Uczymy się opowiadać - zajęcia w bibliotece szkolnej – maj 2010 r.
Dla każdego ucznia bardzo ważna jest umiejętność opowiadania. Dlatego też w maju 2010 r. w bibliotece szkolnej przeprowadziłam, wspólnie z wychowawczynią - panią Małgorzatą Szczęsną, zajęcia w klasie IIa. Wzorowałyśmy się na sejneńskim projekcie. Zaproponowane zajęcia dotyczyły KART LITERACKICH. Uczniowie wykorzystując znajomość książki Marii Kruger pt. „Karolcia” siedzieli w kręgu i opowiadali historię Karolci ułatwiając sobie opowiadanie narysowanymi i pokolorowanymi przez siebie kartami literackimi.
W klasie trzeciej wykorzystamy projekt do tworzenia kart historycznych i odkrywania historii własnych rodzin.
Sejneńskie Karty Historyczne
Projekt powstał w sejneńskim Ośrodku Pogranicze. Sejny to miasteczko niedaleko granicy polsko-litewskiej. Mieszkają w nim Polacy, Litwini, i Rosjanie – staroobrzędowcy, a przed II wojną światową żyli tu również Żydzi, Cyganie, Niemcy, Białorusini i Tatarzy. Historia nie oszczędziła temu miejscu tragedii i sąsiedzkich wojen. Kroniki sejneńskie na nowo scaliły historię regionu z opowiadań najstarszych mieszkańców, legend, starych fotografii, modlitw i pieśni.

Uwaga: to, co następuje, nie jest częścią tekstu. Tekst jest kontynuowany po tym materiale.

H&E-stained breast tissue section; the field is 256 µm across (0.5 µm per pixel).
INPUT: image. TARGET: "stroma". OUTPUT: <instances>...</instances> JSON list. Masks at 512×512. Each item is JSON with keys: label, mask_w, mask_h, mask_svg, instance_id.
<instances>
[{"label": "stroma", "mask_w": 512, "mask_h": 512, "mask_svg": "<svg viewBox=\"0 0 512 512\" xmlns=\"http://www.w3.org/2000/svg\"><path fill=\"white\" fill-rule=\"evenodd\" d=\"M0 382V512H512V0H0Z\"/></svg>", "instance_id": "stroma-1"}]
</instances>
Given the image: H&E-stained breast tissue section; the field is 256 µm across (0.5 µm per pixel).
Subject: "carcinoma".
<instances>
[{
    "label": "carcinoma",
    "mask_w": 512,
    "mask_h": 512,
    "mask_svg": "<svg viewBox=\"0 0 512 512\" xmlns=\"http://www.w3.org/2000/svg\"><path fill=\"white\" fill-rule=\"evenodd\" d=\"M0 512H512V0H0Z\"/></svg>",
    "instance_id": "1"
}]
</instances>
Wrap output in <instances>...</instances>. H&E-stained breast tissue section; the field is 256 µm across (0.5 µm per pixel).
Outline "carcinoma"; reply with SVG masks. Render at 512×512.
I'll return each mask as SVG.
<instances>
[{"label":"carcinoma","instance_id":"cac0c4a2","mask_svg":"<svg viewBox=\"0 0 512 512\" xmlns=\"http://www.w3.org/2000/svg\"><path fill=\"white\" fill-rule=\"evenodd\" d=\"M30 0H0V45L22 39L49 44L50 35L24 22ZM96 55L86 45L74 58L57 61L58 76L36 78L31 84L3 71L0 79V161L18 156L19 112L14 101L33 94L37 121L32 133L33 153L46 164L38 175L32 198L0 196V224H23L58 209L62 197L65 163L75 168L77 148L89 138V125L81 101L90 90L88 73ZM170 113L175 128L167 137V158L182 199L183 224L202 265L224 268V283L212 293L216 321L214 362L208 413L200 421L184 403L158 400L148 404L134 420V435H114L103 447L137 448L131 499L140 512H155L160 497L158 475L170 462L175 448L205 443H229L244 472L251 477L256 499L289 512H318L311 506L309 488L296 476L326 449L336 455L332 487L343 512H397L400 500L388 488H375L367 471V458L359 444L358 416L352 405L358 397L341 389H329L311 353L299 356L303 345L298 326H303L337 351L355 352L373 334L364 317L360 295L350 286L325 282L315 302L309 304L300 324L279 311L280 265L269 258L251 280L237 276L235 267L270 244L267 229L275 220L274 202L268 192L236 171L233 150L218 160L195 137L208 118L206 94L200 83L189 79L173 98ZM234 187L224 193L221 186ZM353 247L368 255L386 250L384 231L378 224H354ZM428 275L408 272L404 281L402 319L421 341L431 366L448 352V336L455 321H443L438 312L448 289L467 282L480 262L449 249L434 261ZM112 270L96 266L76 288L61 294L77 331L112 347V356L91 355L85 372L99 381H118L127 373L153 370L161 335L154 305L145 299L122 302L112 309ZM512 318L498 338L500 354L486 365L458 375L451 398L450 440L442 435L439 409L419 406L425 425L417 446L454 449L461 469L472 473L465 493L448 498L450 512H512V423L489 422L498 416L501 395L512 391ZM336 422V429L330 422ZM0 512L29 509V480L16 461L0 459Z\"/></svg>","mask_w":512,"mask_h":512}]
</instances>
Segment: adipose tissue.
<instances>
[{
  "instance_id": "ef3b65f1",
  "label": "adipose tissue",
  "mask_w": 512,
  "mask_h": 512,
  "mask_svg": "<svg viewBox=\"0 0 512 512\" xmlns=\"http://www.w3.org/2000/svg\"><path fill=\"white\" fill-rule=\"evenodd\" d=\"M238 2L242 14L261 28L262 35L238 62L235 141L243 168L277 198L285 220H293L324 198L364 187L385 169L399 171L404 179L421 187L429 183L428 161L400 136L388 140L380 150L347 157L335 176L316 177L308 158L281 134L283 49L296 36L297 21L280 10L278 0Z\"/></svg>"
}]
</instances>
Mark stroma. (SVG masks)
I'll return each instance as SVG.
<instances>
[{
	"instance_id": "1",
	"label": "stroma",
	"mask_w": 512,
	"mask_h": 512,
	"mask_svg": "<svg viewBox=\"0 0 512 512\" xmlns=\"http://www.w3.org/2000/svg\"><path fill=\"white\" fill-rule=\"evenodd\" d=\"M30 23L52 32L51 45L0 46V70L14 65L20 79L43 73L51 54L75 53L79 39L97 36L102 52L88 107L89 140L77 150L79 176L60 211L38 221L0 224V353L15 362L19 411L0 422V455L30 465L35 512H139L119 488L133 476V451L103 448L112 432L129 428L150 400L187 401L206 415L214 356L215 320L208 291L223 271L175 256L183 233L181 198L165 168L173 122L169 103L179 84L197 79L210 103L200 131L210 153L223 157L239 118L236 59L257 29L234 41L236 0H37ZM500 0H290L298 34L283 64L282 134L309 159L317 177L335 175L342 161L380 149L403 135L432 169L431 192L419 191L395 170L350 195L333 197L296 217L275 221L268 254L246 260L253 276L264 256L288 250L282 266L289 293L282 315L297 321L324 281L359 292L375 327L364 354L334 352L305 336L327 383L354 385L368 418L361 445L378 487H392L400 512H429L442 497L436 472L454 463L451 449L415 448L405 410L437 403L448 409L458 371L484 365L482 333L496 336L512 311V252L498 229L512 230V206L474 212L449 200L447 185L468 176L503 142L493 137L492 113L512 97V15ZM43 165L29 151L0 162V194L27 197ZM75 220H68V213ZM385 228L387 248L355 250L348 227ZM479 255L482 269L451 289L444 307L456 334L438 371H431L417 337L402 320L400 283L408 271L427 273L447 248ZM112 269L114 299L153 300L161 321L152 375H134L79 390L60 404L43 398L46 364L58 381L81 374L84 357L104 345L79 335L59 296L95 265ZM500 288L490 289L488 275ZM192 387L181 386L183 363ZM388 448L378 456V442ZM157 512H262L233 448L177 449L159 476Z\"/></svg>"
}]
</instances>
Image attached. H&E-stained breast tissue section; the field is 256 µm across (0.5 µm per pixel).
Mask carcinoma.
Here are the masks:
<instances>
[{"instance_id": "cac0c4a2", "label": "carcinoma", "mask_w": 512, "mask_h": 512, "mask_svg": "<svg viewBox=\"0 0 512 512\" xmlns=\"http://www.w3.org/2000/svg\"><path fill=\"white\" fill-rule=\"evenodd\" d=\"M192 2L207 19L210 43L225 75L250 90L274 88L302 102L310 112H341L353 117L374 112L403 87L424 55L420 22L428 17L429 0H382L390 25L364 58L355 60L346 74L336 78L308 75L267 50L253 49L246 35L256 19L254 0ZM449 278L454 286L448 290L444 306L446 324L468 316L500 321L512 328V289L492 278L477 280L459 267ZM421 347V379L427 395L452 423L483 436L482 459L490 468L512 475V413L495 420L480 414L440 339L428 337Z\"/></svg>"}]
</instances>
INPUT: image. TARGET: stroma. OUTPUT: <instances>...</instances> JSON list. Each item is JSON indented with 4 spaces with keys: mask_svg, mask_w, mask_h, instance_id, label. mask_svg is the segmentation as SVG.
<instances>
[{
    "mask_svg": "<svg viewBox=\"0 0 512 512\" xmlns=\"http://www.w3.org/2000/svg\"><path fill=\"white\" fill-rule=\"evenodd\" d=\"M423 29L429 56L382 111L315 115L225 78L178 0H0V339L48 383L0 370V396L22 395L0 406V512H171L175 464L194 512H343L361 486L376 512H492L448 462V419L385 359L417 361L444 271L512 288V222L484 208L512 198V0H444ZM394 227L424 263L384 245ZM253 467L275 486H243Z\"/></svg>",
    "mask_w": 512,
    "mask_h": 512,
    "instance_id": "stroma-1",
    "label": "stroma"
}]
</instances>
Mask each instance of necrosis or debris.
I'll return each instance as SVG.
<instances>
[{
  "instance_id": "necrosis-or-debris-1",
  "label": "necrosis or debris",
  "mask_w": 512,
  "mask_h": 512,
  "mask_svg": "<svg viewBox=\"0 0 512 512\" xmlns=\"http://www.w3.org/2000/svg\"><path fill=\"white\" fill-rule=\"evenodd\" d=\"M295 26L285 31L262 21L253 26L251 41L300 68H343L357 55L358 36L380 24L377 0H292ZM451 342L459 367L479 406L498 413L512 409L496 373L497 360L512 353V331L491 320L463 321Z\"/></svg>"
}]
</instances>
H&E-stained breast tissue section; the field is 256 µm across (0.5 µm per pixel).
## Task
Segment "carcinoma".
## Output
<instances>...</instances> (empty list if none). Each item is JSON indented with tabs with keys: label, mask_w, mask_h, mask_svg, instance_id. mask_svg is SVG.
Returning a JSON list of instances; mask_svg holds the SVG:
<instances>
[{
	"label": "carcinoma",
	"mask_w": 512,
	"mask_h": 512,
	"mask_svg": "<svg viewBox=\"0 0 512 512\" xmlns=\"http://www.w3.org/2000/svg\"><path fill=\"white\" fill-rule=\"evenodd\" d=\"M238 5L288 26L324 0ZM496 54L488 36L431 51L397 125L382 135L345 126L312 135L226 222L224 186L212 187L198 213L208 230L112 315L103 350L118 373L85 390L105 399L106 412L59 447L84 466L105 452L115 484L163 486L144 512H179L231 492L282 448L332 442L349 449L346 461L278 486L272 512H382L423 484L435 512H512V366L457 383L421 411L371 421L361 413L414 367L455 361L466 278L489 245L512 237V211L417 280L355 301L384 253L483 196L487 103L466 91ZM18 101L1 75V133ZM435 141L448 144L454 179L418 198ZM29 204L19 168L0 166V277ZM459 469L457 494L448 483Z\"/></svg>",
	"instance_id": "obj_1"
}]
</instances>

Pod opieką Fundacji Pogranicze dzieci Polaków, Litwinów i Rosjan zaczęły odkrywać zapomnianą historię ich miejscowości. Uczestniczący w projekcie uczniowie gimnazjum rozpisali, wyrysowali i wymalowali, na dużych kartonowych kartach, historię własnych rodzin. Na spotkaniach, siedząc w kręgu, opowiadali o tym co odkryli. Chodziło o to, żeby każda następna osoba znalazła w historii poprzednika coś co połączyłoby obie historie. Może wątek religijny, może sąsiedztwo? Gra była i nadal jest zabawą ale chodzi o coś poważniejszego. Młodzi ludzie tworząc kartę własnej rodziny odkrywają siebie w kontekście własnego miasteczka.
Już drugie pokolenie buduje mosty porozumienia i uczestniczy w dialogu pomiędzy ludźmi pogranicza, tworząc współczesny mit miejsca, w którym każdy jest u siebie w domu, niezależnie od różnic narodowych czy religijnych. Młodzi mieszkańcy pogranicza czują się spadkobiercami całości wielokulturowego dziedzictwa.